Third, basic monitoring. It does not have to mean a substantial devotion of resources or scrutinizing every contract. But if you have referral relationships, audit them and make sure they are actually complying with your contracts. If you have billing and coding issues, devote some resources to reviewing those areas and making sure your documentation is where it should be.

The final thing small practices can do is, if you do not have a compliance person on staff, build a relationship with compliance consultants or outside counsel who can advise you, at least periodically, about developments in this space, what you should be concerned about and what gaps you might have in your compliance program. A relatively small devotion of resources at one time can really pay off so you do not end up having to devote substantial resources later because of an enforcement action you did not see coming.

Q: Is there anything else you think physicians and practices should be paying attention to right now?

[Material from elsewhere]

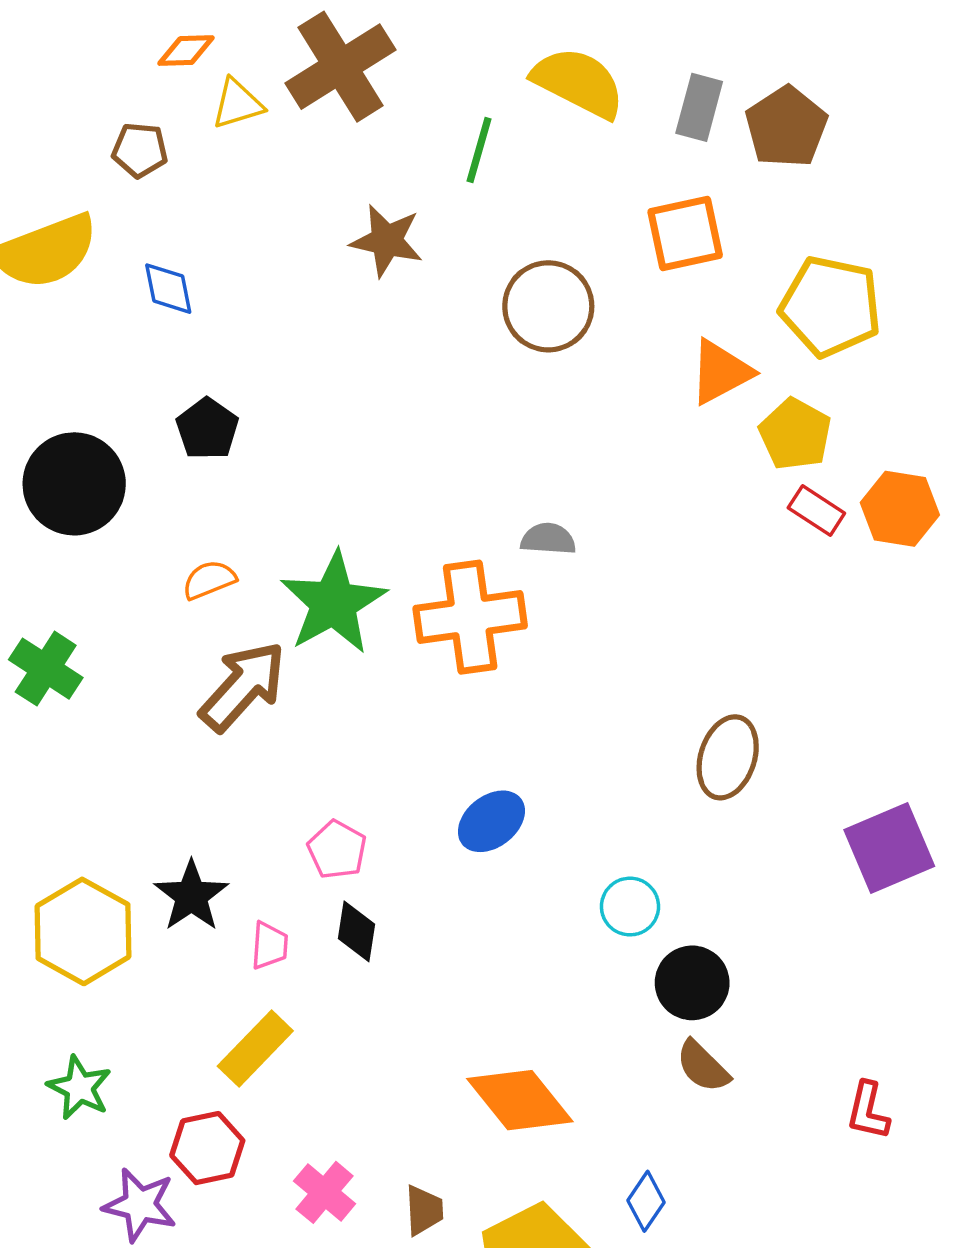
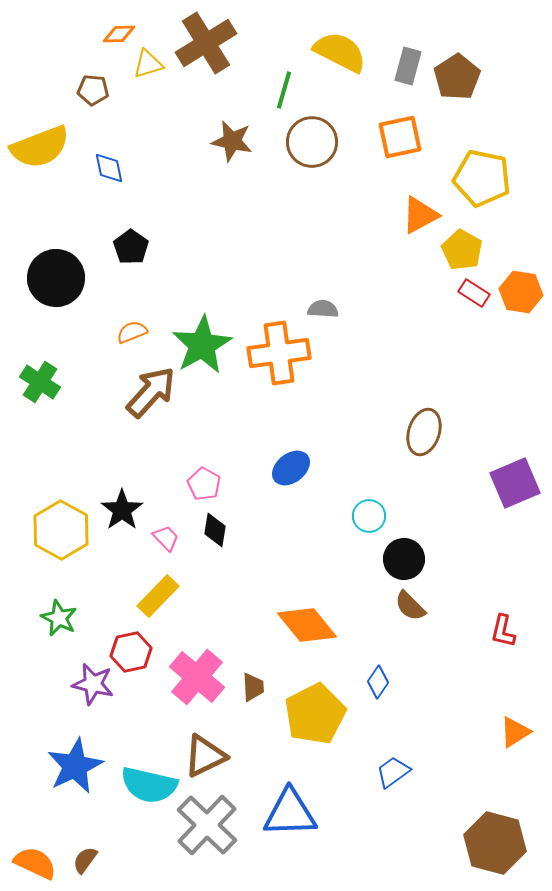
brown circle: (548, 306) -> (312, 142), moved
pink trapezoid: (269, 946) -> (166, 538), turned -48
pink cross: (325, 1192) -> (197, 677), size x1.6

The only other thing I would point out is that we are seeing a significant uptick in activity with respect to telehealth and telemedicine. There are increasing levels of scrutiny, arising out of the pandemic, on telehealth and telemedicine as they have proliferated. So if you are involved in telehealth or telemedicine, know that this is an area of focus for the administration.

Look, to some extent this can feel like something new and something different, but I would say this is really a continuation of a trend that has been in place for years, and we have seen it across administrations. In many ways, this is a continuation of what the Biden administration was doing and what the first Trump administration did before that. There has been a consistent uptick in health care compliance and fraud enforcement for years now.

So I would not expect a change of administration to mean a change in the way health care fraud and compliance are policed. This is not going away. It is something health care providers need to take note of and take action on, so they can be vigilant on the front end and prepared for whatever action may take place going forward.